# Work instruction
Give all the lines below again, exactly, with no pictures.

[Dataset excerpts]
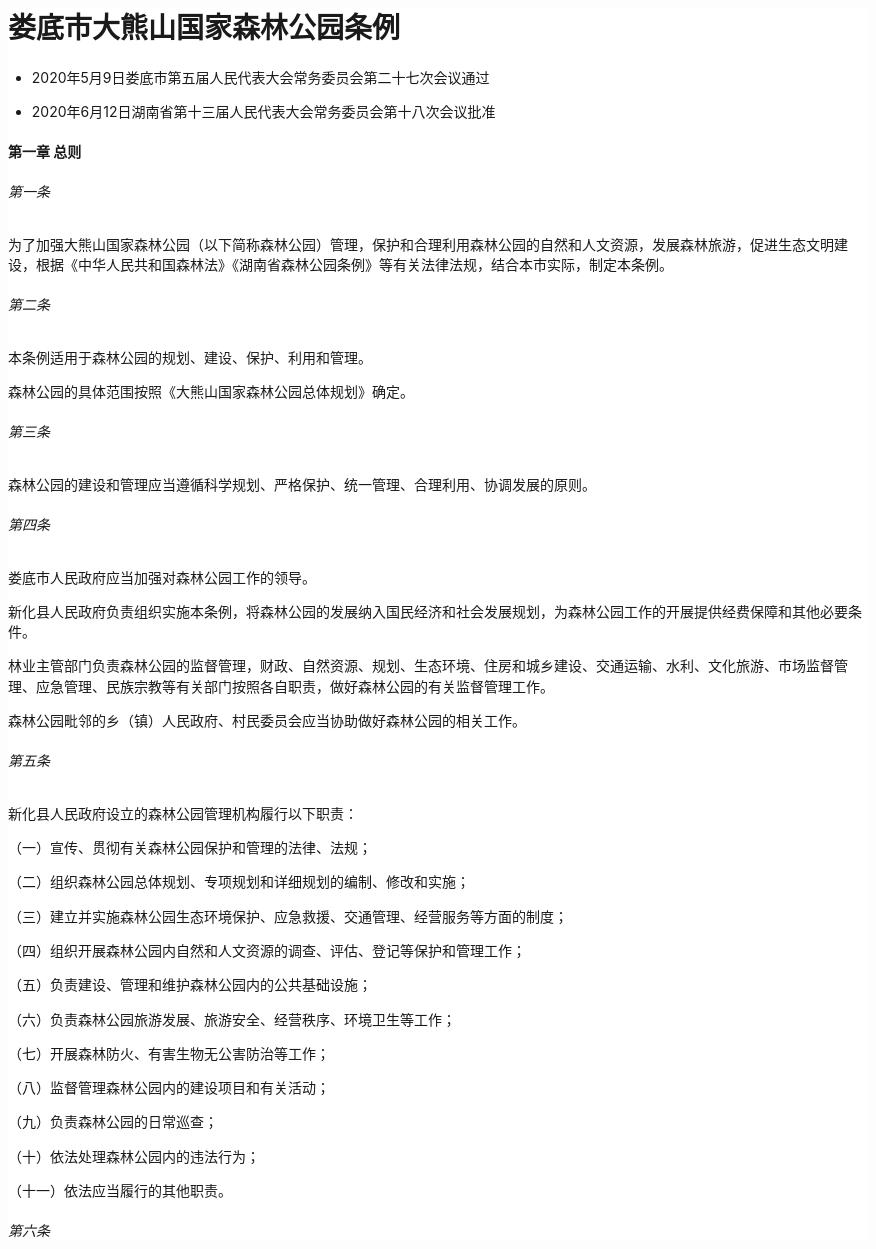 # 娄底市大熊山国家森林公园条例

- 2020年5月9日娄底市第五届人民代表大会常务委员会第二十七次会议通过

- 2020年6月12日湖南省第十三届人民代表大会常务委员会第十八次会议批准



#### 第一章 总则

###### 第一条

为了加强大熊山国家森林公园（以下简称森林公园）管理，保护和合理利用森林公园的自然和人文资源，发展森林旅游，促进生态文明建设，根据《中华人民共和国森林法》《湖南省森林公园条例》等有关法律法规，结合本市实际，制定本条例。

###### 第二条

本条例适用于森林公园的规划、建设、保护、利用和管理。

森林公园的具体范围按照《大熊山国家森林公园总体规划》确定。

###### 第三条

森林公园的建设和管理应当遵循科学规划、严格保护、统一管理、合理利用、协调发展的原则。

###### 第四条

娄底市人民政府应当加强对森林公园工作的领导。

新化县人民政府负责组织实施本条例，将森林公园的发展纳入国民经济和社会发展规划，为森林公园工作的开展提供经费保障和其他必要条件。

林业主管部门负责森林公园的监督管理，财政、自然资源、规划、生态环境、住房和城乡建设、交通运输、水利、文化旅游、市场监督管理、应急管理、民族宗教等有关部门按照各自职责，做好森林公园的有关监督管理工作。

森林公园毗邻的乡（镇）人民政府、村民委员会应当协助做好森林公园的相关工作。

###### 第五条

新化县人民政府设立的森林公园管理机构履行以下职责：

（一）宣传、贯彻有关森林公园保护和管理的法律、法规；

（二）组织森林公园总体规划、专项规划和详细规划的编制、修改和实施；

（三）建立并实施森林公园生态环境保护、应急救援、交通管理、经营服务等方面的制度；

（四）组织开展森林公园内自然和人文资源的调查、评估、登记等保护和管理工作；

（五）负责建设、管理和维护森林公园内的公共基础设施；

（六）负责森林公园旅游发展、旅游安全、经营秩序、环境卫生等工作；

（七）开展森林防火、有害生物无公害防治等工作；

（八）监督管理森林公园内的建设项目和有关活动；

（九）负责森林公园的日常巡查；

（十）依法处理森林公园内的违法行为；

（十一）依法应当履行的其他职责。

###### 第六条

# Solved exercise
 # 娄底市大熊山国家森林公园条例

- 2020年5月9日娄底市第五届人民代表大会常务委员会第二十七次会议通过

- 2020年6月12日湖南省第十三届人民代表大会常务委员会第十八次会议批准



#### 第一章 总则

###### 第一条

为了加强大熊山国家森林公园（以下简称森林公园）管理，保护和合理利用森林公园的自然和人文资源，发展森林旅游，促进生态文明建设，根据《中华人民共和国森林法》《湖南省森林公园条例》等有关法律法规，结合本市实际，制定本条例。

###### 第二条

本条例适用于森林公园的规划、建设、保护、利用和管理。

森林公园的具体范围按照《大熊山国家森林公园总体规划》确定。

###### 第三条

森林公园的建设和管理应当遵循科学规划、严格保护、统一管理、合理利用、协调发展的原则。

###### 第四条

娄底市人民政府应当加强对森林公园工作的领导。

新化县人民政府负责组织实施本条例，将森林公园的发展纳入国民经济和社会发展规划，为森林公园工作的开展提供经费保障和其他必要条件。

林业主管部门负责森林公园的监督管理，财政、自然资源、规划、生态环境、住房和城乡建设、交通运输、水利、文化旅游、市场监督管理、应急管理、民族宗教等有关部门按照各自职责，做好森林公园的有关监督管理工作。

森林公园毗邻的乡（镇）人民政府、村民委员会应当协助做好森林公园的相关工作。

###### 第五条

新化县人民政府设立的森林公园管理机构履行以下职责：

（一）宣传、贯彻有关森林公园保护和管理的法律、法规；

（二）组织森林公园总体规划、专项规划和详细规划的编制、修改和实施；

（三）建立并实施森林公园生态环境保护、应急救援、交通管理、经营服务等方面的制度；

（四）组织开展森林公园内自然和人文资源的调查、评估、登记等保护和管理工作；

（五）负责建设、管理和维护森林公园内的公共基础设施；

（六）负责森林公园旅游发展、旅游安全、经营秩序、环境卫生等工作；

（七）开展森林防火、有害生物无公害防治等工作；

（八）监督管理森林公园内的建设项目和有关活动；

（九）负责森林公园的日常巡查；

（十）依法处理森林公园内的违法行为；

（十一）依法应当履行的其他职责。

###### 第六条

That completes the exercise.